Purpose: : Vascular endothelial growth factor (VEGF) increases in diabetic retinopathy (DR) and contributes to vascular permeability. VEGF phosphorylation of the tight juction (TJ) protein occludin is associated with endothelial permeability and previous work has mapped 5 occludin phosphorylation sites using MALDI-TOF mass spectrometry. Serine 490, one of the identified phosphosites, is located on the occludin carboxy terminus within a coiled-coil domain and conforms to a PKCζ phosphorylation consensus motif. Phospho-Ser490 specific antibodies reveal a site specific phosphorylation in response to VEGF. We hypothesize that occludin serine 490 phosphorylation regulates endothelial permeability.

Methods: : Site directed mutagenesis was used to mutate Ser 490 to alanine (S490A) to block phosphorylation or to aspartic acid (S490D) to mimic phosphorylation in the expression vector pUB6A. Primary bovine retinal endothelial cells (BREC) in culture were cotransfected with PKCζ and occludin plasmids and were plated onto transwell filters. After 24 hours of confluence samples were treated with 50 ng/ml VEGF for 15 min before permeability measures using 70kDa RITC-dextran and compared to untreated controls. In separate experiments, cells were harvested for Western blotting.

------------------------------------------------------------------------

**Tasks and exercises:**
a - Answer these questions about the occludin abstract, one line each:
(i) How many occludin phosphorylation sites did previous work map?
(ii) To which amino acid was Ser 490 mutated to mimic phosphorylation?
(iii) At what concentration and for how long were samples treated with VEGF?
b - Continue the occludin abstract from the end of its Methods section.

------------------------------------------------------------------------

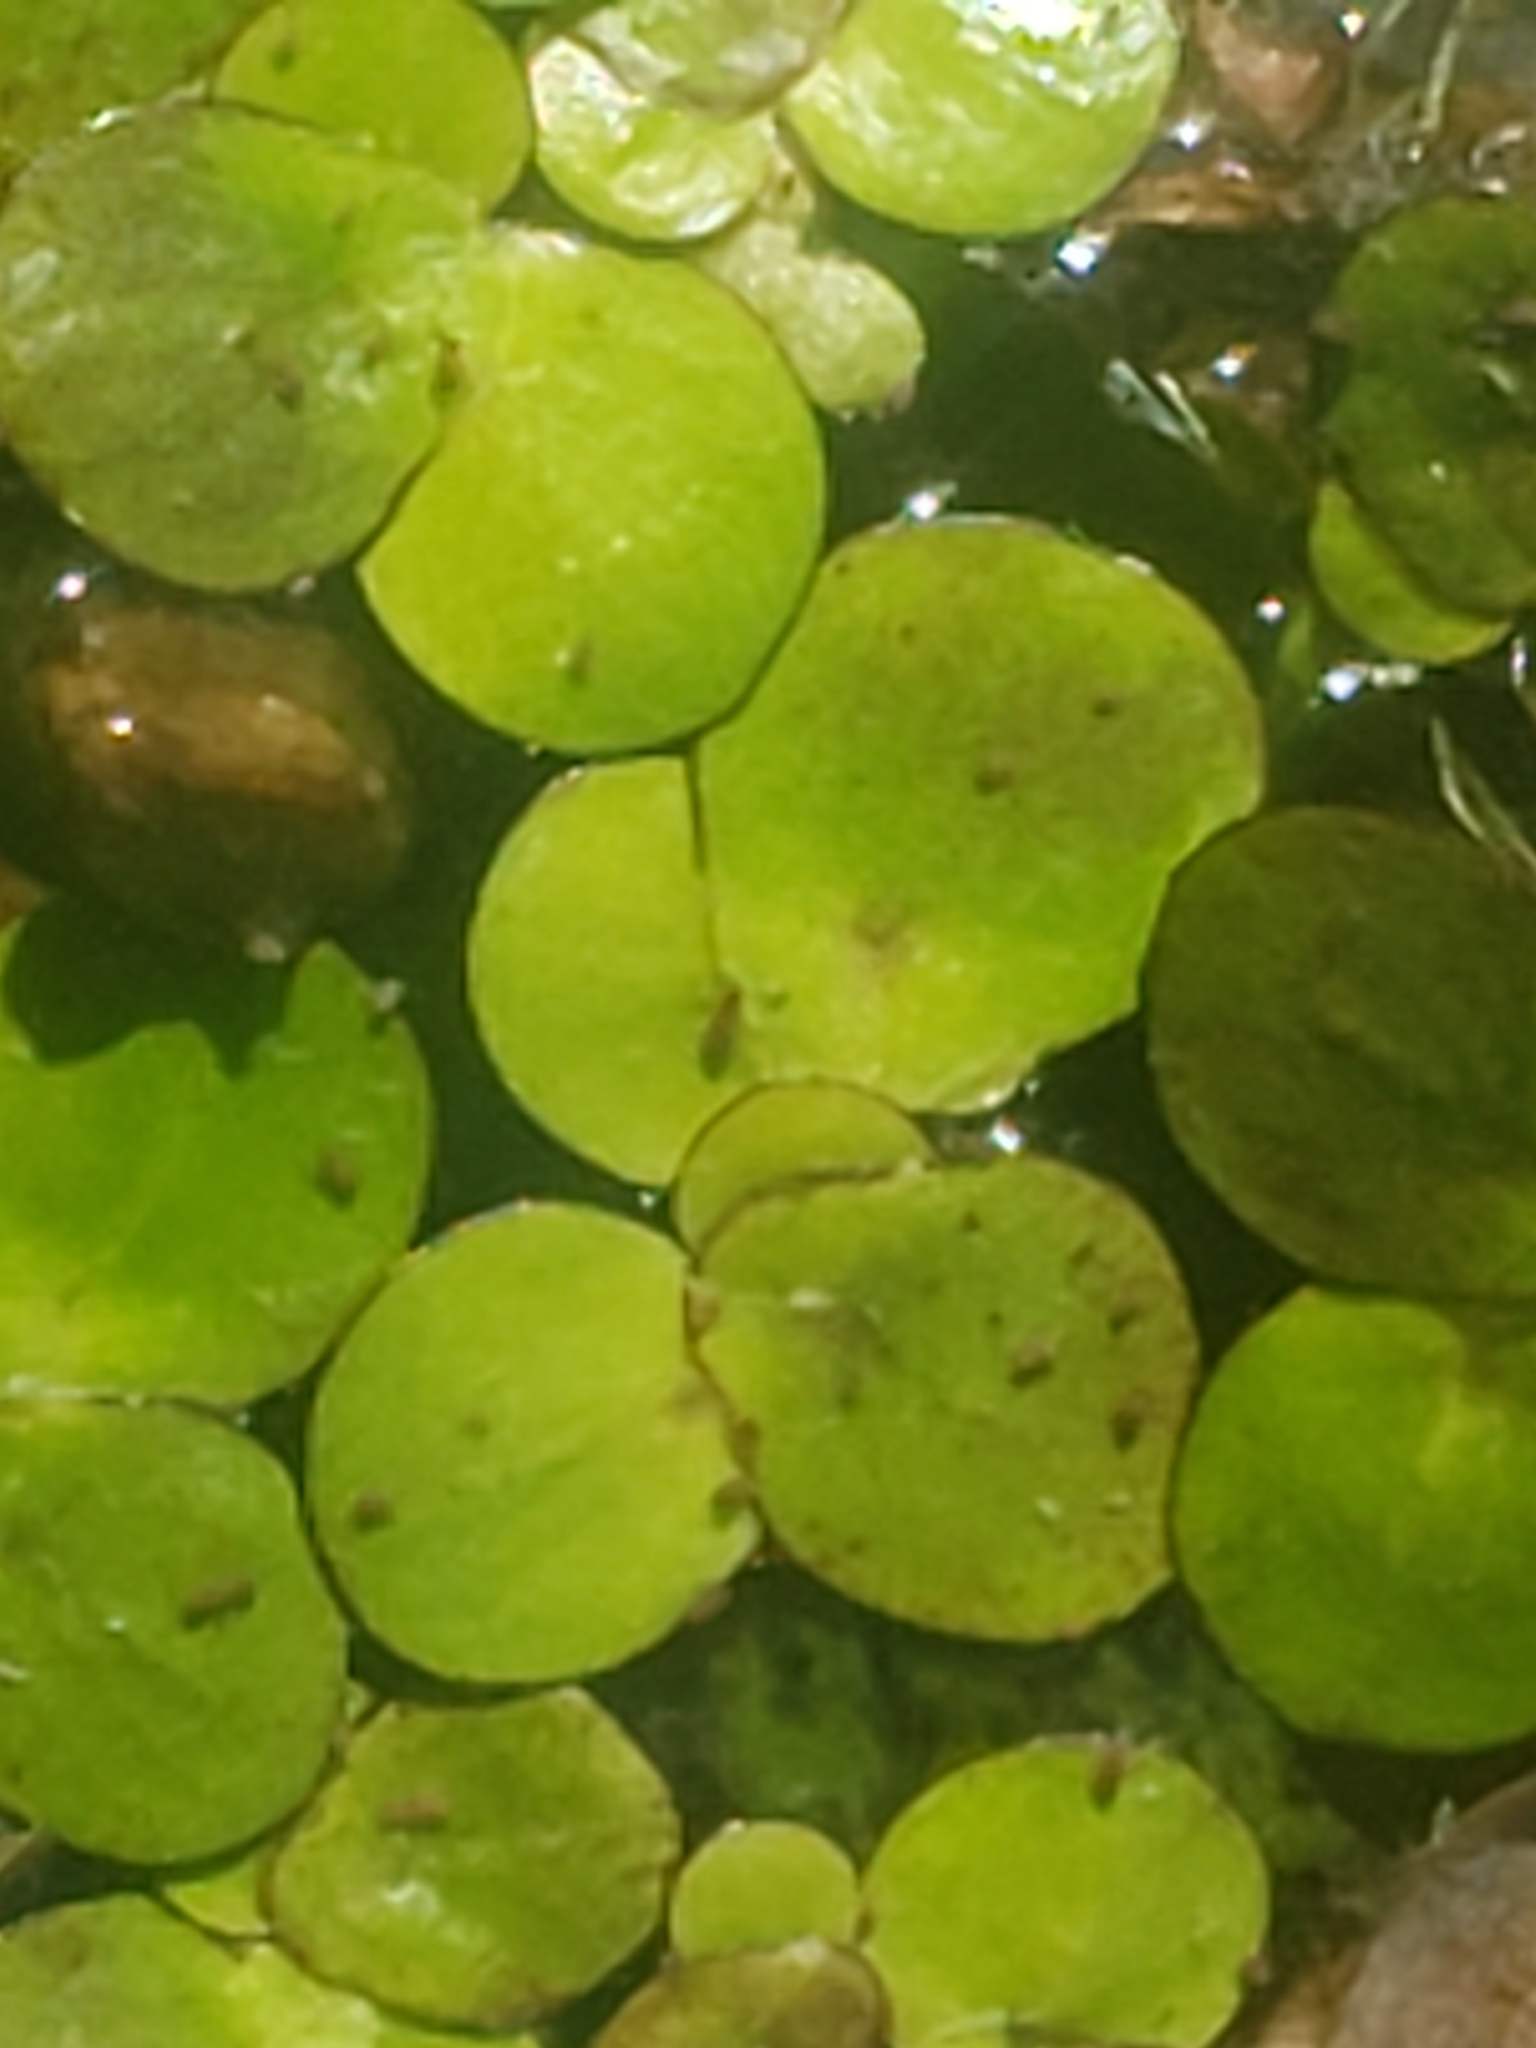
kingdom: Plantae
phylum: Tracheophyta
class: Liliopsida
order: Alismatales
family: Araceae
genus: Spirodela
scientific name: Spirodela polyrhiza
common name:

------------------------------------------------------------------------

**Results of the tasks:**
a -
(i) 5
(ii) Aspartic acid (S490D)
(iii) 50 ng/ml for 15 min

b -
Results: : Transfection of PKCζ had no effect on basal permeability but augmented VEGF induced permeability. Overexpression of PKCζ led to a rapid loss of occludin content in the samples treated with VEGF (15min). Transfection of the occludin S490A mutant blocked the VEGF induced increase in permeability while the S490D mutant increased basal permeability similar to the effect of VEGF. VEGF had no additional effect on S490D transfected BREC.

Conclusions: : These results demonstrate that phosphorylation of occludin at S490 contributes to VEGF induced endothelial permeability. The ability of S490D to increase permeability suggests that phosphorylation of occludin directly effects barrier properties. The mechanisms by which single occludin point mutations control permeability are currently being investigated. These data also point to PKCζ as a potential therapeutic target to treat endothelial permeability for diseases such as DR.